The cynicism of the National Football League is apparently boundless. After taking a break from mostly not watching the game – we were visiting with friends and there was some great food on the table and even better conversation in the next room – I was intrigued by the prospect of both Shakira AND Jennifer Lopez appearing in stages of near nudity on the halftime show. Most everyone knows that the halftime show is designed to pander to our basest instincts – wardrobe malfunctions and penis guitars – so what red-blooded American with a mouthful of chili would miss a chance to see that?
It was obvious for some time that we were going to be in for a boobs and booty extravaganza, and as an ambulatory heterosexual white male who identifies as a meat-eating door-kicker I could not pass up a chance to revel in my exceptional privilege: we were watching the game in, gasp, 5G, and my hearing aids were fixed last week so I could actually hear the stupid pre-game banter between Terry Bradshaw and Jimmy Johnson and the rest of the cartoon characters who pontificate endlessly on the genius of all things football.
Shut up and dance, I always say.
Football, I’ve long believed, is better enjoyed without sound. It’s far more entertaining to sit on the sofa and conjure thought bubbles over the heads of the various football pundits and rules interpreters. It is a fun game to play with like minds, nerds like me who harbor an affinity for improvisation and sit on a mental warehouse of old movie lines. I can easily burn up three hours of otherwise precious time in such pursuits.
Confession: I was not disappointed in the boobs, bootie, and gratuitous crotch-shots provided by the big Latina and Puerto Rican pride celebration between halves of football, although it was apparent to me that the NFL is straddling a strange line between celebrating family values and a move toward the adult movie industry – witness the tear-jerker, counterpoised opening featuring a young kid running a football across the country, encouraged by football heroes old and new, boostered by hard-working farmers and angelic single mothers, pausing just long enough to evoke waves of selfless patriotism at the Pat Tillman statue, and finally bolting out onto the field in real life, chased by a wildly leaping pageant of joyous youth in various jerseys. Cue the fireworks. It’s brilliant marketing but hard to square with the grindhouse promiscuity and gratuitous beaver shots from the halftime show, versions of which I’ve seen in various Mexican honky-tonks on my old police beat.

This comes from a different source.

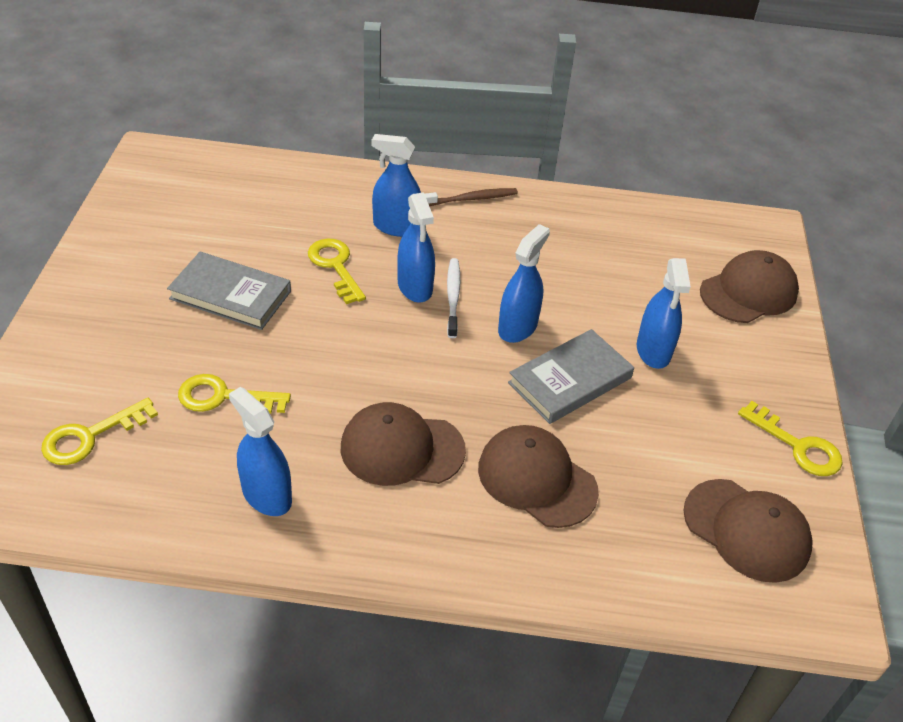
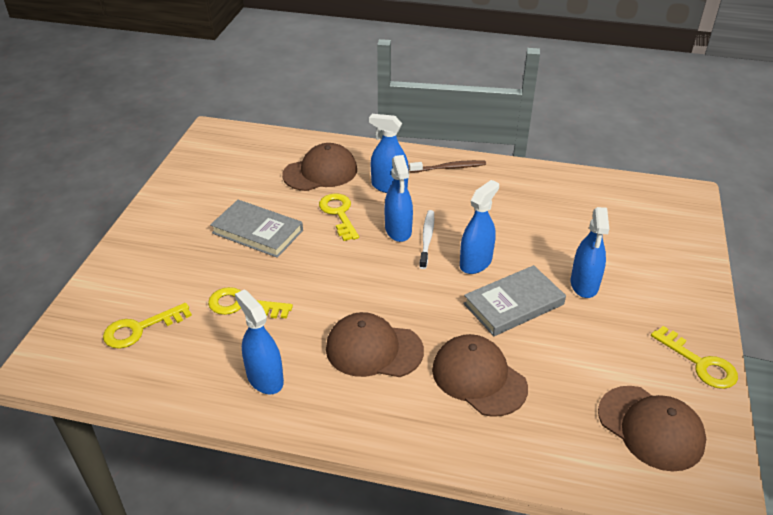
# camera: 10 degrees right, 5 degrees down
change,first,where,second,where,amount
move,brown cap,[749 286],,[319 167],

Which is just more evidence of our cultural split-personality.
Not that I care that much. I keep trying to elevate my vision, which any decent tactical driving instructor – or race-car driver — will tell you is the key to driving fast and staying on the road. Shuffle steering helps but a high visual horizon will keep you in the race between the twists and turns and the traffic full of drivers who have never realized that driving is actually a team sport.
Which is another irony of the NFL that is hard to square: the notion of a team sport dominated by individuals. I can’t imagine a tougher job than being an NFL coach and trying to eke out some selflessness in a billion dollar industry full of employees who can buy and sell the entire coaching staff. I wonder how much actual coaching goes on or if it’s mostly just pleading for cooperation.
Maybe I can be forgiven my trespasses on the sanctity of these football questions because I got a bad prescription for progressive glasses and I’ve been dizzy for two weeks. Unassing that problem has been a considerable challenge, compounded by my inveterate hypochondria which convinces me that instead of declining eyesight and shitty glasses I have a terminal disease. Which is really just another advertisement for staying far the fuck away from Web MD.
A cure for many ailments is to go shooting which I was able to do despite the football championship hysteria. Even through my aggravating disequilibrium I was able to test drive my new Gen 5 Glock 17 to satisfaction. I had dropped a Zev trigger in it, a tungsten guide rod and extended mag release, and as a self-indulgent topper slapped a new red dot sight on the slide. I was able to zero the sight and fire off a few hundred rounds in various drills despite the looming passage of Nazi-era gun laws in formerly free Oregon. There is something to be said for blazing hammered pairs to the torso of a target resembling, not on purpose but apropos, Roger Goodell, the NFL commissioner.
My wife made a solid observation about the half-time show, which was that they might as well just do the whole thing naked. Never the prude, I couldn’t agree more. And I think they should probably just play football naked too, which would likely reduce the number of head injuries and also provide a nod to the ancient Greek origins of various full contact sports. Imagine a naked kick-off, or a naked punt return. There was a lingerie football league for a while, but the novelty of that and roadside bikini baristas wore off at about the same time.
America is a strange place, isn’t it, always drifting and yearning, and reaching and collapsing, and in so many directions at once.